El tenis argentino vivió una jornada para el olvido en Roland Garros. En un arranque impensado para el segundo Grand Slam del año, ninguno de los cinco representantes nacionales logró superar la primera ronda, dejando al país sin presencia en el cuadro principal apenas iniciado el certamen.

Ph: m1

La derrota de figuras como Francisco Cerúndolo, Sebastián Báez y Tomás Etcheverry no solo fue sorpresiva por el resultado, sino también por la forma en que se dio: sin señales de reacción ni competitividad sostenida.

La mayor decepción del día fue la caída de Francisco Cerúndolo, número 18 del ranking ATP y cabeza visible de esta generación. El porteño fue barrido en tres sets por el canadiense Gabriel Dialló, en un duelo que lo mostró lejos de su mejor nivel. El resultado no solo implica una rápida despedida del torneo parisino, sino también una pérdida considerable de puntos en el ranking, ya que defendía la tercera ronda de 2024.

Este tropiezo abre interrogantes sobre su momento anímico y físico, y sobre si la presión de ser el líder del tenis argentino está pesando demasiado.

Báez y el fantasma de la inconsistencia

El caso de Sebastián Báez fue aún más simbólico. En ventaja de dos sets frente al serbio Miomir Kecmanovic, parecía encaminado a una sólida victoria, pero terminó derrumbándose física y mentalmente, cayendo en cinco parciales. Su derrota no solo habla de la falta de consistencia, sino también de un patrón repetido: la dificultad de cerrar partidos importantes en grandes escenarios.
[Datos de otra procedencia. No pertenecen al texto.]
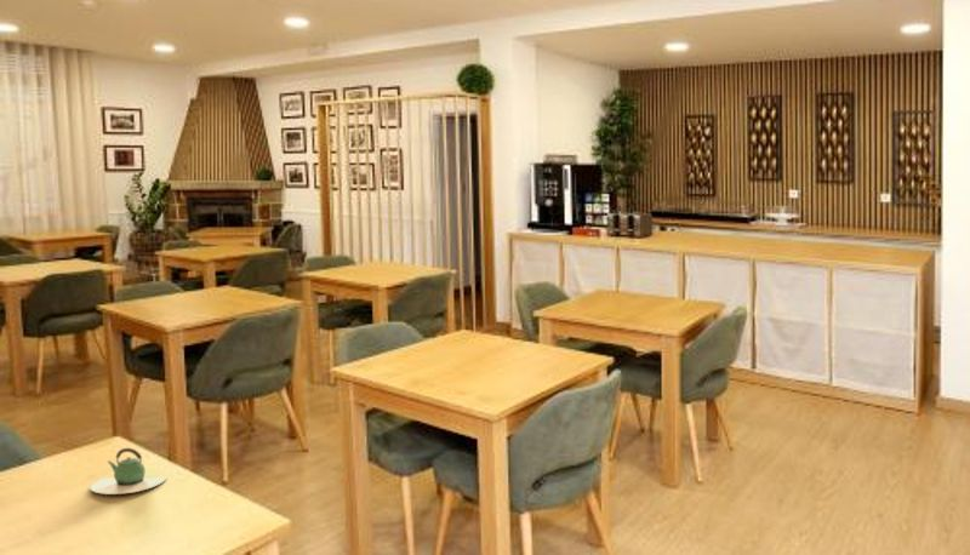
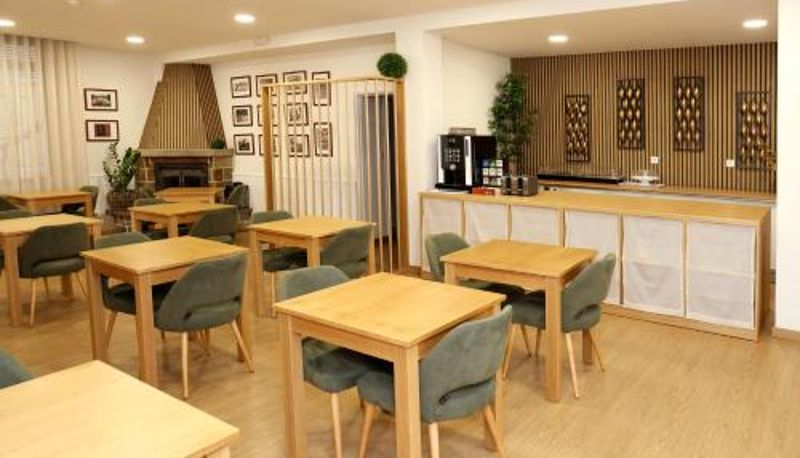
- teapot [90,447,169,496]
Báez, que había llegado como cabeza de serie y con expectativas de al menos avanzar a segunda semana, queda así expuesto a una realidad incómoda: el nivel que muestra en el circuito ATP menor no se traslada aún a los grandes torneos.

Etcheverry y Ugo Carabelli: esfuerzo sin recompensa

Tomás Etcheverry, uno de los más sólidos del último año, no tuvo margen ante un rival como Stefanos Tsitsipas, quien impuso jerarquía y experiencia. Aunque el platense venía de buenas actuaciones en tierra batida, no logró inquietar al griego, y terminó cayendo sin mayores argumentos.
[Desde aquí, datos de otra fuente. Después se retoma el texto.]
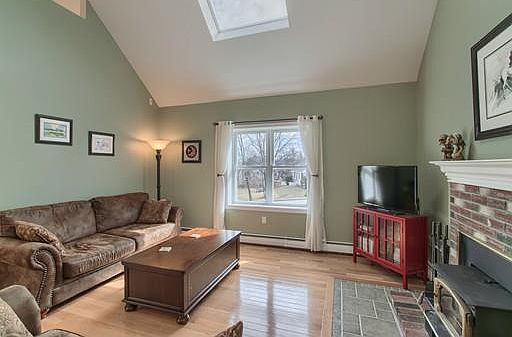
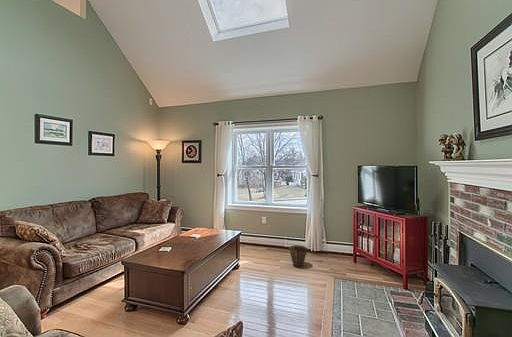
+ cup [288,244,309,268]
Algo similar ocurrió con Camilo Ugo Carabelli, derrotado con claridad por el español Jaume Munar. Si bien el resultado era previsible por el ranking y el presente del argentino, el hecho de no haber podido forzar siquiera un set más parejo refleja las limitaciones actuales de la segunda línea del tenis nacional.
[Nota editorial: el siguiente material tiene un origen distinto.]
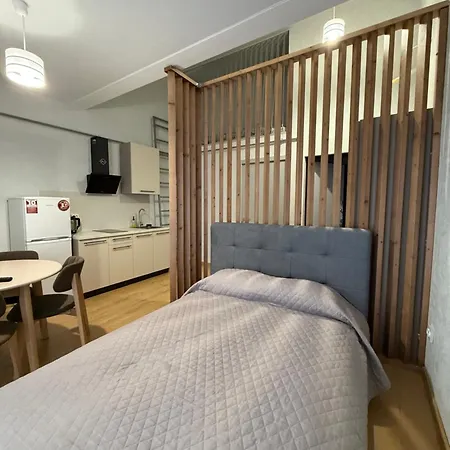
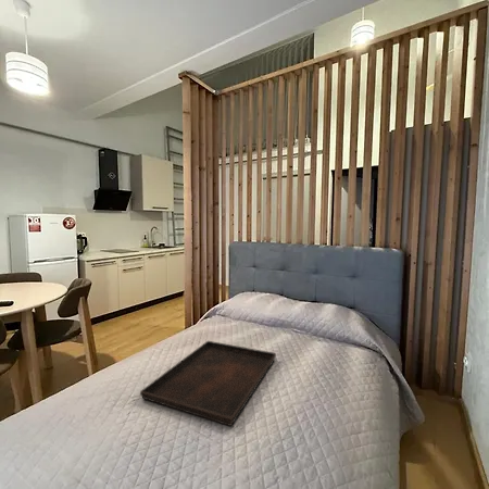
+ serving tray [139,340,277,427]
Riera, el único atisbo de lucha

En el cuadro femenino, Julia Riera fue la única representante y, paradójicamente, quien más cerca estuvo de dar una sorpresa. Frente a la kazaja Elena Rybakina, número 12 del mundo, logró llevar el partido a un tercer set, donde incluso tuvo chances de tomar la delantera. Aunque terminó cayendo por 6-1, 4-6 y 6-4, su actuación dejó una mejor imagen en comparación con sus pares masculinos.

Un golpe a la proyección y la confianza

Más allá de los nombres, lo ocurrido en París es un duro cachetazo a las aspiraciones del tenis argentino, que venía ilusionando con una nueva camada de talento, pero que vuelve a evidenciar una brecha con la élite internacional. La falta de resultados en torneos grandes, sumada a la presión de sostener un legado histórico como el de la Legión dorada de los 2000, deja al descubierto una crisis silenciosa.

Mientras otros países sudamericanos como Brasil y Chile muestran signos de renovación, Argentina parece estancada en un recambio que no termina de consolidarse. Roland Garros 2025 lo dejó dolorosamente claro: el polvo de ladrillo parisino volvió a ser una pesadilla para la Legión.